I'm curious what form the documentation for the GPU architecture will take now that the goal is to be approachable as a compute architecture as well. Intel's GPU documentation has been available in very dense form in the past, but it didn't seem to catch on as a topic of discussion to the extent that the other GPUs have.
edit: This is probably wandering too far afield from Xe, which I have much of the responsibility for.
To continue:
NVidia's original scoreboarding was costly partly because it was handling varying operand fetch latencies, not just instruction-dependency chains (register read-after-write).
Operand fetch latencies were complicated because the register file was very loosely organised (or rather, register allocations were not simply mapped, the banks versus register allocation problem, "vertical and horizontal allocations"). This meant that register fetch latencies varied. The effect was that instruction-level scoreboarding had to track many more datapoints than we see with contemporary GPUs, making it an operand scoreboarder.

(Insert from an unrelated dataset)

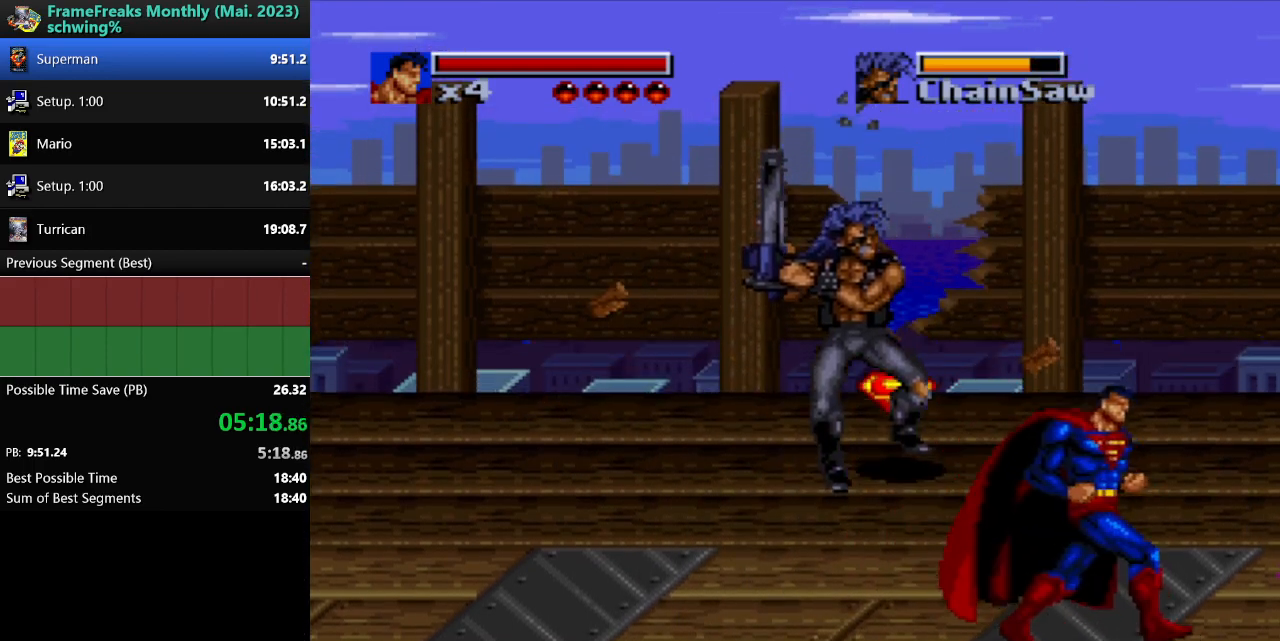
{"buttons": ["Y"], "events": [[100, "Y", "down"], [133, "DPAD_DOWN", "up"], [150, "DPAD_RIGHT", "up"], [200, "Y", "up"], [300, "Y", "down"], [367, "Y", "up"], [450, "Y", "down"]]}
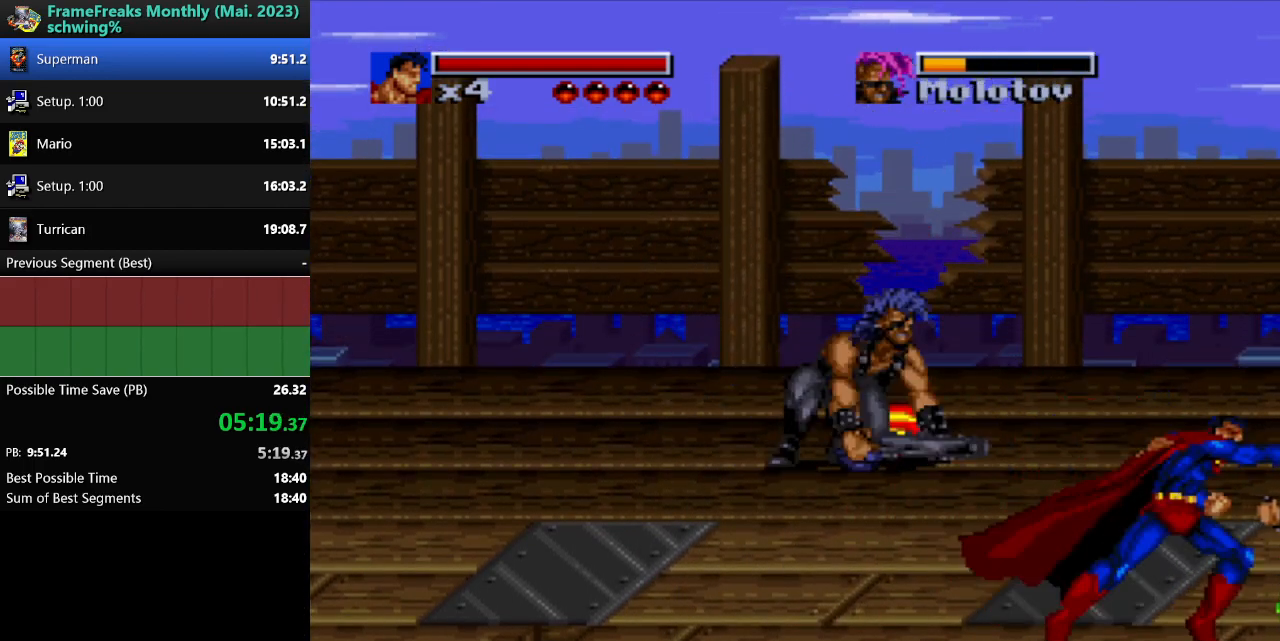
{"buttons": ["DPAD_UP"], "events": [[50, "Y", "up"], [117, "Y", "down"], [200, "Y", "up"], [283, "Y", "down"], [350, "Y", "up"], [483, "DPAD_UP", "down"]]}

Another factor that was mentioned in passing after the transition to the explicit encoding was that Fermi's architecture had reg/mem operations, where an instruction's source operands could be from a register or memory location, meaning the more intensive tracking methods for the latter may have bled into the tracking for the former. Later ISAs took on a load-store model that would have made this unnecessary.
Even with the explicit wait cycles, I was under the impression that variable register fetch latency could still occur with bank conflicts. I thought the explicit delay tracking helped with dispensing with tracking the execution status of instructions whose outputs would be sourced by later operations. It would be a simpler set of status flags for register IDs, with a short lifetime. The hardware pipeline would also dispense with stages devoted to the run-time analysis of having to check multiple reads with multiple sources, if the explicit tracking bits can direct references to a specific location.
GFX10 was flagged by LLVM as having a banked vector register file, but I haven't seen it mentioned as such by AMD's presentations.
"Interlock" in RDNA sounds simply like a new case of waitcnt.
An interlock would be capable of automatically detecting a specific dependence. AMD's method allows for a much broader time window and number of outstanding operations, particularly in light of how many wavefronts would have their individual tracking, but at the cost of precision. A non-zero counter indicates something hasn't resolved yet, but which one of potentially dozens of operations that is wouldn't be known.
Examples where the count must be zero would likely be classified as an architecturally visible point where there is a critical lack of interlocking, such as how often scalar memory operations are recommended to be used with a waitcnt of 0.
Some of the hazards/bugs from the following show microarchitectural gaps that RDNA still has when it comes to detecting dependences, frequently at similar points that the GCN ISA listed as needing NOPs or wait states (EXEC dependences, scalar/vector sourcing, etc.):
https://gitlab.freedesktop.org/mesa...18f4a3c8abc86814143bf/src/amd/compiler/README
An interesting reference is to the instruction s_waitcnt_depctr, which is not referenced in the ISA doc.
It's indicated as a fix for an unhandled WAR hazard on the EXEC mask, something a more cohesive pipeline would have physical checks for.
This may be a check on a more global internal counter on the number of instructions that have left the instruction buffer and whose operand fetches are outstanding. Using it would be relying on it as a sort of catch-all for missing interlocks or hazard checks..
Coincidentally, I ran across that band-aid showing up on AMD's GPGU site discussing the porting of the PS4 game Detroit to the PC on a 5700XT:
https://gpuopen.com/learn/porting-detroit-2/.
It also shows the compiler using s_inst_prefetch, which was documented as being capable of hanging shaders and wasn't even documented in the original release of the RDNA ISA doc. It apparently exists officially at least since the Feb 2020 version.
When the RDNA shader compiler emits a clause, the implication is that a stall caused by a register read-after-write must not be filled by switching thread. If a clause was not used, then the GPU can switch thread to fill the stall.
Clause terminology showed up in Vega, briefly, in relation to scalar memory ops. The other AMD reference would be its VLIW scheduling days.
It seems like the weaker implicit version in Vega (now called groups?) shows a major motivation for bringing back an optional form of the VLIW method is to get better behavior from the memory pipeline. It may also feed into the introduction of the ordered memory mode as well. I'm less clear on the benefit of the VALU clauses, but perhaps there is some wavefront bring-up that is ALU heavy and is worth optimizing for at the expense of SIMD utilization.